Первая встреча Федорова с Савинковым состоялась на его квартире (улица Де Любек, 32), вторая — через день в одном из дорогих ресторанов. Были и другие встречи. На одной из них Федоров познакомился с «министром иностранных дел» при Савинкове Александром Аркадьевичем Дикгофом-Деренталем и его женой Любовью Ефимовной, которая вскоре стала секретарем и гражданской женой Савинкова. На другую встречу пришел еще молодой, лет тридцати пяти блондин, мощного телосложения, с красивым, но чрезвычайно жестоким лицом. Немалых усилий стоило Андрею Павловичу выдержать его взгляд. Это был полковник Сергей Эдуардович Павловский. Банды Павловского в 1921–1922 годах терроризировали приграничные районы Белоруссии. Павловский отличался безудержной храбростью, собачьей преданностью Савинкову и чудовищной жестокостью. Если и можно было о ком сказать, что у него руки по локоть в крови безвинных людей, так это о Серже Павловском.

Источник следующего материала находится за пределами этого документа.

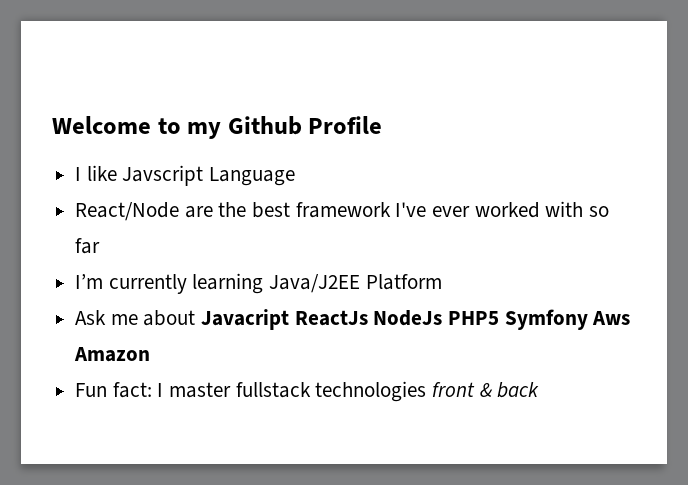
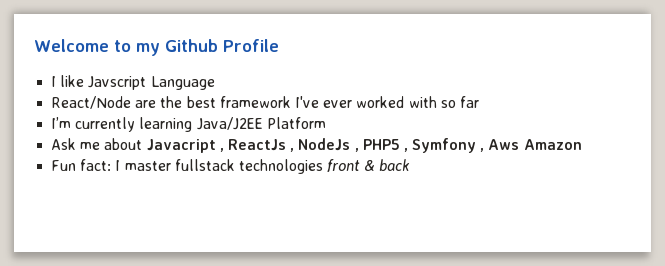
[294,309,588,330] ReactJs NodeJs PHP5 Symfony -> [219,138,485,153] , ReactJs , NodeJs , PHP5 , Symfony ,

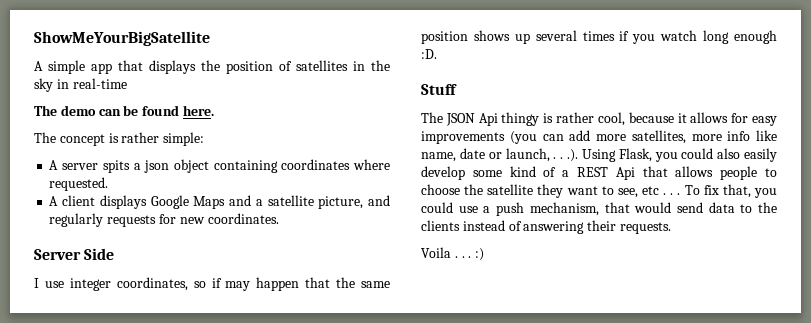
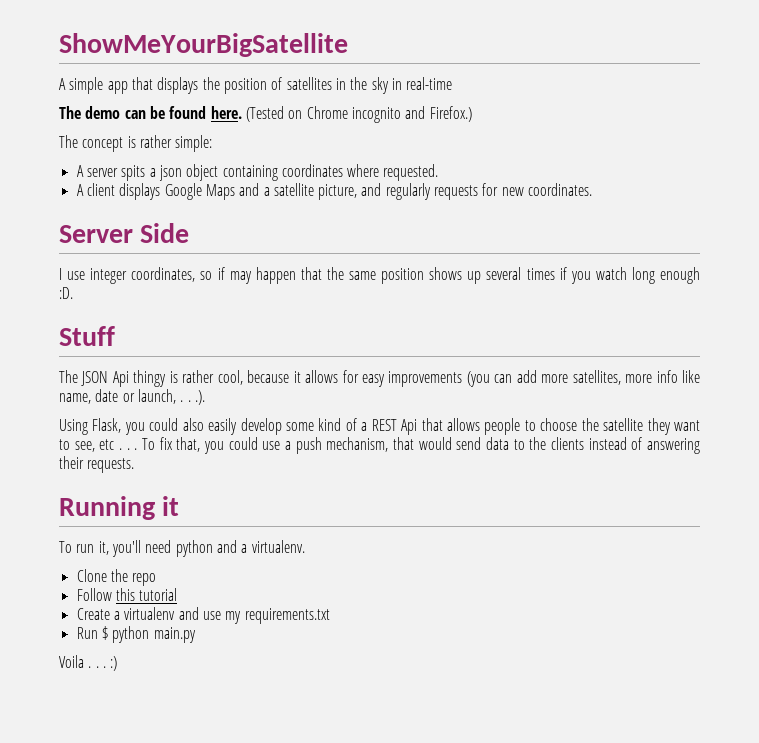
(214, 110) none -> [245,106,472,123] (Tested on Chrome incognito and Firefox.)
(578, 155) none -> (205, 397) //
(671, 228) none -> [59,496,180,520] [59,540,305,557] [76,569,157,586] [76,588,178,601] [76,607,330,624] [76,626,196,643] // Running it // To run it, you'll need python and a virtualenv. // Clone the repo // Follow this tutorial // Create a virtualenv and use my requirements.txt // Run $ python main.py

Савинков подверг Федорова мягкому, вежливому, можно сказать, великосветскому, но тем не менее самому настоящему допросу с множеством «сюрпризов» — хорошо замаскированных ловушек, которые чередовались с последними французскими анекдотами и ядовитыми характеристиками деятелей белоэмигрантских кругов.

Не один раз поминал Андрей Павлович добрым словом Дзержинского, Менжинского и Артузова, предусмотревших важнейшие вопросы Савинкова. Федоров не только сумел войти в доверие к опасному собеседнику, но и получил от него ценнейшую информацию о ближайших планах, окружении, источниках и масштабах финансирования. Таковыми в первую очередь оказались французская и польская разведки.

И еще знакомство, неожиданное, важное и опасное. Франтовато одетый, лощеный мужчина неопределенного возраста с восточной наружностью. И его жена, миниатюрная, красивая женщина, не спускавшая с мужа восторженных глаз. Федоров узнал его мгновенно по словесному портрету, который был известен каждому чекисту: Сидней Джордж Рейли, заочно приговоренный еще в декабре 1918 года как враг трудящихся к расстрелу «при первом же обнаружении в пределах… территории России». Жену его, актрису, звали Пепита Бобадилья.

О главном требовании ЛД, вернее, условии, на котором организация согласилась бы на объединение с «Союзом», Савинков хорошо знал. Об этом постоянно писал ему из России Шешеня. Эти письма льстили самолюбию Савинкова, но он не был настолько наивен, чтобы опрометчиво броситься в объятия первой же организации, которая позовет его княжить на ее престоле. Как-никак, но за плечами его был и опыт «великого провокатора» Азефа. Все надо было хорошенько прощупать, разведать. Потому и приглашал на встречи то Дикгофа-Деренталя, то Павловского, то, наконец, Рейли, единственного человека, с чьим мнением он считался, как со своим собственным.